[[ Data extract, beginning ]]

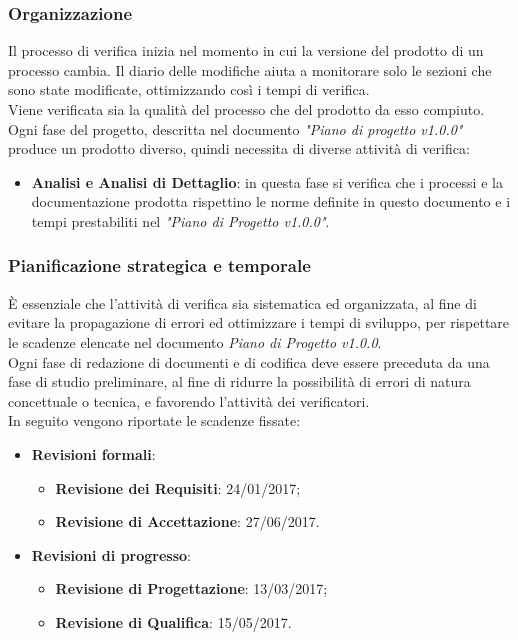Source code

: \documentclass[12pt,a4paper,titlepage]{article}
\begin{document}
	\subsubsection{Organizzazione}
	Il processo di verifica inizia nel momento in cui la versione del prodotto di un processo cambia. Il diario delle modifiche aiuta a monitorare solo le sezioni che sono state modificate, ottimizzando così i tempi di verifica.\\
	Viene verificata sia la qualità del processo che del prodotto da esso compiuto.\\
	Ogni fase del progetto, descritta nel documento \textit{"Piano di progetto v1.0.0"} produce un prodotto diverso, quindi necessita di diverse attività di verifica:
	\begin{itemize}
		\item \textbf{Analisi e Analisi di Dettaglio}: in questa fase si verifica che i processi e la documentazione prodotta rispettino le norme definite in questo documento e i tempi prestabiliti nel \textit{"Piano di Progetto v1.0.0"}.
	\end{itemize}
\subsubsection{Pianificazione strategica e temporale}
	È essenziale che l'attività di verifica sia sistematica ed organizzata, al fine di evitare la propagazione di errori ed ottimizzare i tempi di sviluppo, per rispettare le scadenze elencate nel documento \textit{Piano di Progetto v1.0.0}.\\
	Ogni fase di redazione di documenti e di codifica deve essere preceduta da una fase di studio preliminare, al fine di ridurre la possibilità di errori di natura concettuale o tecnica, e favorendo l'attività dei verificatori.\\
	In seguito vengono riportate le scadenze fissate:
	\begin{itemize}
		\item \textbf{Revisioni formali}:
			\begin{itemize}
				\item \textbf{Revisione dei Requisiti}: 24/01/2017;
				\item \textbf{Revisione di Accettazione}: 27/06/2017.
			\end{itemize}
		\item \textbf{Revisioni di progresso}:
			\begin{itemize}
				\item \textbf{Revisione di Progettazione}: 13/03/2017;
				\item \textbf{Revisione di Qualifica}: 15/05/2017.
			\end{itemize}
	\end{itemize}
\end{document}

[[ Data extract, end ]]

Exercise details
Could you copy every line in the records that holds "Revisioni"?

Solution
		\item \textbf{Revisioni formali}:
		\item \textbf{Revisioni di progresso}:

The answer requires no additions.